N’empêche, en 2012, quelque 2 000 personnes ont quitté une CAE. Un tiers a transféré son activité sous un statut « classique », un tiers a retrouvé un emploi salarié, les autres ont jeté l’éponge. En revanche, seules 8 CAE ont mis la clé sous la porte depuis 1995. Autre aspect important : les entrepreneurs-salariés sont invités à devenir sociétaires de leur Coopérative d’activité et emploi, comme dans toute coopérative de salariés. Aujourd’hui, un quart des 5 000 entrepreneurs membres d’une CAE sont « associés ». Très peu, comparé aux coopératives classiques. Mais bon nombre de CAE se sont créées entre 2006 et 2010 et sont donc encore jeunes. Et les CAE qui font davantage d’accompagnement sont celles qui génèrent moins de chiffre d’affaires et ont moins de ressources. Elles financent l’accompagnement grâce à de subventions publiques – à 100 % au lancement, entre 30% et 50% ensuite.
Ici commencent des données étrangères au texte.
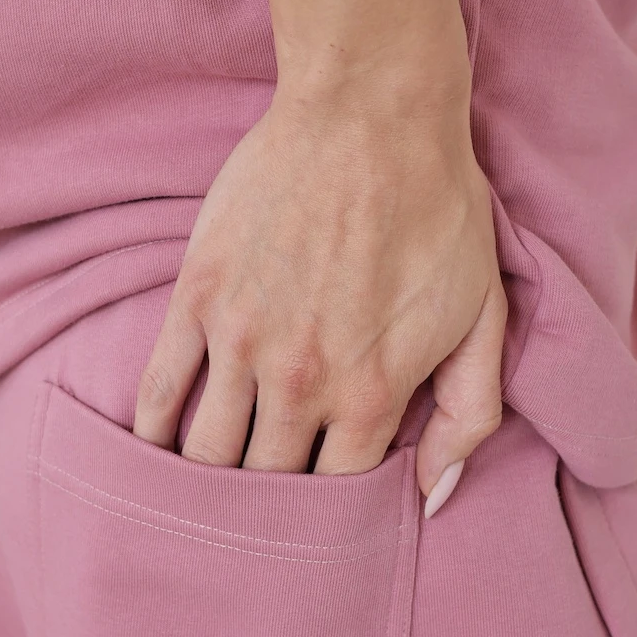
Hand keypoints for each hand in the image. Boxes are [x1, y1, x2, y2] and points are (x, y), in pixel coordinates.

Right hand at [133, 72, 506, 515]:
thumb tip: (432, 496)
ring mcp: (241, 339)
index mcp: (372, 394)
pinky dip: (152, 431)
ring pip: (205, 452)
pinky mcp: (199, 296)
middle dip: (264, 513)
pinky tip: (156, 449)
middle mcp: (300, 380)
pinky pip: (159, 389)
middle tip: (260, 519)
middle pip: (265, 485)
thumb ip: (468, 415)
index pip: (336, 497)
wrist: (374, 113)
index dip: (328, 518)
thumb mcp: (484, 316)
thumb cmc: (439, 212)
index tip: (321, 522)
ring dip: (207, 481)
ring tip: (207, 496)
Celles-ci sont liées au nombre d’entrepreneurs accueillis. « Ce qui pousse les CAE à rentrer dans une logique de flux, avec un taux de turnover conséquent et un fonctionnement comme tremplin de nouveaux entrepreneurs », analyse François Noguet, coordinateur du réseau Coopérer pour entreprendre.
Laboratoires d’un nouveau rapport au travail
Beaucoup plus strictes à l’accueil, les CAE du réseau Copéa affichent un taux de sociétariat beaucoup plus élevé : 106 sociétaires sur 180 salariés à Oxalis. « Nous tenons à ce que chaque entrepreneur intègre la vie collective de la coopérative, précise Anne-Laure Desgris. C’est pourquoi les nouveaux entrants s’engagent dès le départ à devenir associés au but de trois ans ». Une condition qui pourrait bientôt s’appliquer à toutes les CAE de France. Selon le texte de la future loi sur l’Économie sociale et solidaire – approuvé par le Sénat et dont le passage à l’Assemblée nationale est prévu au printemps 2014 – les entrepreneurs des CAE seront désormais obligés de venir sociétaires au but de trois ans [4].
La loi prévoit aussi la généralisation du Contrat d’appui au projet d’entreprise (CAPE) à l’ensemble des CAE. Une façon de reconnaitre leur rôle de « couveuse d’activité ». Grâce à un cadre plus stable et à une reconnaissance légale, le nombre de CAE devrait tripler voir quadrupler dans les années à venir, selon le souhait du ministre délégué à l’Économie sociale et solidaire, Benoît Hamon. Une perspective qui ne va forcement pas dans le sens espéré par Stéphane Veyer, directeur de Coopaname : « Notre objectif n’est pas d’avoir 40 000 entrepreneurs dans des CAE. Mais plutôt qu’on s’inspire du projet politique des CAE pour remettre en discussion les liens de subordination et la relation de pouvoir dans le travail ». Les CAE, entre entrepreneuriat et salariat, viennent déjà questionner, modestement, notre rapport au travail et à l’emploi.